Morti in azienda Pavese, vittime sarebbero lavoratori indiani

Alp

Milano, 12 set. (askanews) - I vigili del fuoco si stanno preparando a calarsi nella vasca di decantazione dei liquami profonda circa quattro metri in un'azienda agricola di Arena Po, nel Pavese, all'interno della quale si trovano i cadaveri di due lavoratori e probabilmente di uno o forse due loro colleghi. Sarebbero tutti lavoratori di origine indiana.

Sul posto poco dopo le 15 è giunto anche il magistrato di Pavia che coordina le indagini affidate ai carabinieri della Compagnia di Stradella. I pompieri si caleranno nell'imbocco pozzo da cui si estraggono i liquami (il cui ingresso ha un diametro di circa 1,5 mt) per recuperare i corpi.

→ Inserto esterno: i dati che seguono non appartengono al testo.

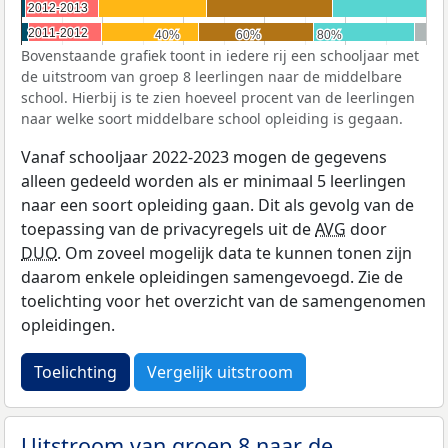
2012-2013
2012-2013
2011-2012
2011-2012
40%
40%
60%
60%
80%
80%
Bovenstaande grafiek toont in iedere rij een schooljaar met
de uitstroom van groep 8 leerlingen naar de middelbare
school. Hierbij is te zien hoeveel procent van de leerlingen
naar welke soort middelbare school opleiding is gegaan.
Vanaf schooljaar 2022-2023 mogen de gegevens
alleen gedeeld worden als er minimaal 5 leerlingen
naar een soort opleiding gaan. Dit als gevolg van de
toepassing van de privacyregels uit de
AVG
door
DUO
. Om zoveel mogelijk data te kunnen tonen zijn
daarom enkele opleidingen samengevoegd. Zie de
toelichting voor het overzicht van de samengenomen
opleidingen.
Toelichting
Vergelijk uitstroom
Uitstroom van groep 8 naar de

Un'operazione molto delicata data la presenza nell'area di biogas (idrogeno solforato e metano). Proprio per la presenza delle pericolose esalazioni, non è chiaro come gli operai siano potuti entrati nell'area.

Secondo quanto riferito dai carabinieri e dai vigili del fuoco che sono sul posto, dall'esterno della vasca si vedrebbero (parzialmente) solo due cadaveri. L'allarme è scattato intorno alle 12.30 ma non è chiaro a che ora possa essere avvenuto l'incidente.